One cool April morning as he was brushing Bertie's mane, he noticed that the thoroughbred in the next stall had been replaced with an Arabian stallion—muscles long and lean, coat as black as midnight. Harry poked his head over the stall door to get a better look at him and the horse struck the ground with his hoof in protest.

Harry found the horsekeeper and asked about him. Alfred lifted his tweed cap. "He's not ours, my lord. Your father had him imported from Egypt. He's a gift for the new Duke of Warwick."

"A visitor? Father didn't tell me."

"Perhaps he didn't want to overexcite you."

"Why would a gentleman's visit excite me?"

"Because the Duke of Warwick isn't a gentleman."

Harry was confused.

"He's a boy." Alfred smiled. "No older than you."

A boy, Harry marveled, here?

Later he asked his mother if it was true and she said it was. In a fortnight they would receive Louis, the new Duke of Warwick, a boy his age, of noble birth.
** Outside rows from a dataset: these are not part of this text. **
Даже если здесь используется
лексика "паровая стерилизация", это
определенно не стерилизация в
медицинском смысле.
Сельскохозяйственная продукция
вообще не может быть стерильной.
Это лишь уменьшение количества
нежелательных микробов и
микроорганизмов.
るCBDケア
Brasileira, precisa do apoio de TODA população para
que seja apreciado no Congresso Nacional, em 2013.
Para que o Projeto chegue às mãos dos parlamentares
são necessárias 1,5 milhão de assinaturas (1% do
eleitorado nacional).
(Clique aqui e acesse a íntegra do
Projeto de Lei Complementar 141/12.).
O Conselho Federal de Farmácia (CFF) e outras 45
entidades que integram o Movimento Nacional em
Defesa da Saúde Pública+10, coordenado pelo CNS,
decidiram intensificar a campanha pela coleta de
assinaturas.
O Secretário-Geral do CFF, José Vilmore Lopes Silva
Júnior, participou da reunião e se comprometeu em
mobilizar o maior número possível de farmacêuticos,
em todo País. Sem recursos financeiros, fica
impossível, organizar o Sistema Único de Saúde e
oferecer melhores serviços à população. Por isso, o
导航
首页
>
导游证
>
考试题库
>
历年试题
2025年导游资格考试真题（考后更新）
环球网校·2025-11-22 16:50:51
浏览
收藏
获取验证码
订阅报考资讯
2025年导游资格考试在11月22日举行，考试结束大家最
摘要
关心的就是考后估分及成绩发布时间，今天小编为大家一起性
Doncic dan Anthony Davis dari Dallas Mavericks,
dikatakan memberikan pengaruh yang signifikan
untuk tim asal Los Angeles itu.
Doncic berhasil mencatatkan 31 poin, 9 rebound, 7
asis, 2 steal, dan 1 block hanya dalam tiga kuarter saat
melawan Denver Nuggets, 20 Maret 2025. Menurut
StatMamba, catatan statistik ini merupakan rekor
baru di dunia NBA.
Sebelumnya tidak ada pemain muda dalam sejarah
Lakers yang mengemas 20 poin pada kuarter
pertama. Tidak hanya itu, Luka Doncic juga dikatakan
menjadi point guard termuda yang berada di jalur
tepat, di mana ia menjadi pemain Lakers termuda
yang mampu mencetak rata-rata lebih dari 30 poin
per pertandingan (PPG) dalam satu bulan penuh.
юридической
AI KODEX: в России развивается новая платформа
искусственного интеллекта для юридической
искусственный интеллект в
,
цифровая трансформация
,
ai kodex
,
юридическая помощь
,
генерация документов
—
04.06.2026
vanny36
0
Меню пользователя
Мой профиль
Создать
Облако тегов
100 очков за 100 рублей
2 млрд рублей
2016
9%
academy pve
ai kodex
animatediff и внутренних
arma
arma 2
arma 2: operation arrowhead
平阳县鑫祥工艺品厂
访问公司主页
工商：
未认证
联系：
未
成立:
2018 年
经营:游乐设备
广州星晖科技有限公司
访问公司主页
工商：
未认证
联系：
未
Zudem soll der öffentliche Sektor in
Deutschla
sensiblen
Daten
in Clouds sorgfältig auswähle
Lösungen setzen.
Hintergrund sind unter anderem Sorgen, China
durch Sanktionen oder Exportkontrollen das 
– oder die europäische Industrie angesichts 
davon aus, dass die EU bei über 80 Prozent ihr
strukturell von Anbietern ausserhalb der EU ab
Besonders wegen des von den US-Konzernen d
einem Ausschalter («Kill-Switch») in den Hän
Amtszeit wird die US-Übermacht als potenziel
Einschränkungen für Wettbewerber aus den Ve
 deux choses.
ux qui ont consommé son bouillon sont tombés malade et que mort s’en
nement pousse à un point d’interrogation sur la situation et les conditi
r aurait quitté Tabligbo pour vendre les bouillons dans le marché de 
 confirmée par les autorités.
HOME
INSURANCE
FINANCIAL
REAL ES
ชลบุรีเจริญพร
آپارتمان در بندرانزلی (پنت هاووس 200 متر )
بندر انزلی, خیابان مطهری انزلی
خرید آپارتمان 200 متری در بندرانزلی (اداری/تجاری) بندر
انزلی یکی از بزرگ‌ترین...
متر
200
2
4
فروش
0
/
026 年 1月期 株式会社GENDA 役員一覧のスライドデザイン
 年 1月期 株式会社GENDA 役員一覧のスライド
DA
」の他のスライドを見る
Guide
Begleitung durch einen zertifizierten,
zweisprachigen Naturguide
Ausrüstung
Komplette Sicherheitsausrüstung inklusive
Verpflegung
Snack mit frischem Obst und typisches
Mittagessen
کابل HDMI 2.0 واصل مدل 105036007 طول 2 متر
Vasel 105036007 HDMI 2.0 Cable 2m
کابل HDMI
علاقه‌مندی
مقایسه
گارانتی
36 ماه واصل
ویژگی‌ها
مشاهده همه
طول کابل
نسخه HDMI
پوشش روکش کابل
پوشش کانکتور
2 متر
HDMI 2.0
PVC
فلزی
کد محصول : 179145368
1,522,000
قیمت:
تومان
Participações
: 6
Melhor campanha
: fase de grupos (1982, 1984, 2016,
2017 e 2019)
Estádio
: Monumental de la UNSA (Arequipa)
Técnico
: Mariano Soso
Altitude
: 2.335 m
Harry would be permitted to sit with him, speak with him. For the first time in his life he would have a real friend.

Harry hardly slept thinking about the Duke's arrival. He wondered what he would be like and what his interests were.

In preparation for his visit, Harry organized his coin collection. He went to the library and plucked from the shelves all the books he thought the Duke might want to discuss. He practiced his best arrangements on the piano in hopes that one might please his ear.

On the day of the Duke's arrival, Harry and his family stood outside the manor to receive him.

The black carriage barreled down the path in a cloud of angry white dust. When it came to a standstill, a footman opened the carriage door.

Harry caught a flash of red.

The blazing summer sun paled beside him.

He had the shape of a boy but was dressed like a man, with an ivory cravat tied in a bow and a gold-tipped walking stick, the tails of his red coat licking the air behind him like flames.